:: YOUR ASSIGNMENT ::
Output only the stretch of the listing that starts at the line containing "### 如何避免重绘和回流" and ends at the line containing "### 离屏Canvas", reproduced exactly with both ends.

:: DATA FOR THIS EXERCISE ::
==============================
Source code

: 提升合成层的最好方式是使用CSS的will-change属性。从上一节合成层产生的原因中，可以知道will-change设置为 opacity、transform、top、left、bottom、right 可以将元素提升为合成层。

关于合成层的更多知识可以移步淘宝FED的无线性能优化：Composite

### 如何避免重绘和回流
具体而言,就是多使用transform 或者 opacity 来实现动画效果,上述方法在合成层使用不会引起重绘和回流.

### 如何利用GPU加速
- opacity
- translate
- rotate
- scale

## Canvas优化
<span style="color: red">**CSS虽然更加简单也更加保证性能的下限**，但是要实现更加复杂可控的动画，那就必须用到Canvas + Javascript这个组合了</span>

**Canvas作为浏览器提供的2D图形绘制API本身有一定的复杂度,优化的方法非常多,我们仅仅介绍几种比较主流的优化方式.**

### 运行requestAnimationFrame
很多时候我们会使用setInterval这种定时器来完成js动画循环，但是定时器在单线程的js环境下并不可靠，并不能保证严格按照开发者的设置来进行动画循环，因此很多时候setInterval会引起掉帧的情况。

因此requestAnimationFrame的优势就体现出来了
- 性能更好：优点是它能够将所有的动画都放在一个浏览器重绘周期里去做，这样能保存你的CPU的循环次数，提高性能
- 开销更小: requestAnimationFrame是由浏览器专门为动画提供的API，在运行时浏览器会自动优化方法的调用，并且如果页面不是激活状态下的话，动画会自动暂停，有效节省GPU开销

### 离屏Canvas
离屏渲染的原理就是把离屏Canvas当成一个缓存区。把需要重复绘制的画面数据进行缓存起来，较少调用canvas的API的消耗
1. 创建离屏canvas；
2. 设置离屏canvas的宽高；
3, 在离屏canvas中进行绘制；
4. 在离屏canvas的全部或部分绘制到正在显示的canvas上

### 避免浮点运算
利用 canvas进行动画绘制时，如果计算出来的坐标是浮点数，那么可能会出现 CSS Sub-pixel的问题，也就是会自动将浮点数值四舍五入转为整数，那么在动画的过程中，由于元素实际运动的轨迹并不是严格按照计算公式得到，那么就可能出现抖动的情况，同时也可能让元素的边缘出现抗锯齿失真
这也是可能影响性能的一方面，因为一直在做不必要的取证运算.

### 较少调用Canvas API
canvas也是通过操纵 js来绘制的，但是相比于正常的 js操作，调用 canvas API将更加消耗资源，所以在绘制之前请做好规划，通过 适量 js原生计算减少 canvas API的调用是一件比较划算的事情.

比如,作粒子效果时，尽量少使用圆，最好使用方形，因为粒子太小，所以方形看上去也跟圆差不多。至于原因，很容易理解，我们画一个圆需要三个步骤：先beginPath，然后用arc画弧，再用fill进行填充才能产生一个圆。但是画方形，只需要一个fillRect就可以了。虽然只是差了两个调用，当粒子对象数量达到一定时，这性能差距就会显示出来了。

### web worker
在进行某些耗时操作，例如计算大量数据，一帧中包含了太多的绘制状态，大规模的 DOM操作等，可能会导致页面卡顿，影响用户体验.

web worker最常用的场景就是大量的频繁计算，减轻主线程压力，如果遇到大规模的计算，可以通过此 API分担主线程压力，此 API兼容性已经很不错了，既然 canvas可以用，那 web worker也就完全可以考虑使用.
==============================
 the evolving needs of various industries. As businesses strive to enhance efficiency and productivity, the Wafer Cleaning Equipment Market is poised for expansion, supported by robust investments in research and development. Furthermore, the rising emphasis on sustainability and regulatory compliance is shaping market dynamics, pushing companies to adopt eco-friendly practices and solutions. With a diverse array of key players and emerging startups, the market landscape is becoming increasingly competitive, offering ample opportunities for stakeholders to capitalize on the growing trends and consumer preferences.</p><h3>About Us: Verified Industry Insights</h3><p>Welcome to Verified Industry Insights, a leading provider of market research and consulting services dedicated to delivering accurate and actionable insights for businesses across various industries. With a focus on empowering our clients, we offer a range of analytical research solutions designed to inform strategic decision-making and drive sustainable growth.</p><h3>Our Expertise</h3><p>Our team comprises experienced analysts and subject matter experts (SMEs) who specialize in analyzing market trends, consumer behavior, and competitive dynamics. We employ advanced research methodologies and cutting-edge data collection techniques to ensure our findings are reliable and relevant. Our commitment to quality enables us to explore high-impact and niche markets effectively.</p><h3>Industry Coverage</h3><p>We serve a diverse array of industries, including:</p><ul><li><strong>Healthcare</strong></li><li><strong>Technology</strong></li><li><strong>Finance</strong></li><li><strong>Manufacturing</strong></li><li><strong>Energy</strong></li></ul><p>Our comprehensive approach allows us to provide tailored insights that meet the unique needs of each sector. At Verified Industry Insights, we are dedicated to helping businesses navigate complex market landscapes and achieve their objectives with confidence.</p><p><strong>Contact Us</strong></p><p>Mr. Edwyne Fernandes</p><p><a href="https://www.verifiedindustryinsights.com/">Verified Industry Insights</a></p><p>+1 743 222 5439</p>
==============================
:: EXERCISE RESPONSE ::
### 如何避免重绘和回流
具体而言,就是多使用transform 或者 opacity 来实现动画效果,上述方法在合成层使用不会引起重绘和回流.

### 如何利用GPU加速
- opacity
- translate
- rotate
- scale

## Canvas优化
<span style="color: red">**CSS虽然更加简单也更加保证性能的下限**，但是要实现更加复杂可控的动画，那就必须用到Canvas + Javascript这个组合了</span>

**Canvas作为浏览器提供的2D图形绘制API本身有一定的复杂度,优化的方法非常多,我们仅仅介绍几种比较主流的优化方式.**

### 运行requestAnimationFrame
很多时候我们会使用setInterval这种定时器来完成js动画循环，但是定时器在单线程的js环境下并不可靠，并不能保证严格按照开发者的设置来进行动画循环，因此很多时候setInterval会引起掉帧的情况。

因此requestAnimationFrame的优势就体现出来了
- 性能更好：优点是它能够将所有的动画都放在一个浏览器重绘周期里去做，这样能保存你的CPU的循环次数，提高性能
- 开销更小: requestAnimationFrame是由浏览器专门为动画提供的API，在运行时浏览器会自动优化方法的调用，并且如果页面不是激活状态下的话，动画会自动暂停，有效节省GPU开销

### 离屏Canvas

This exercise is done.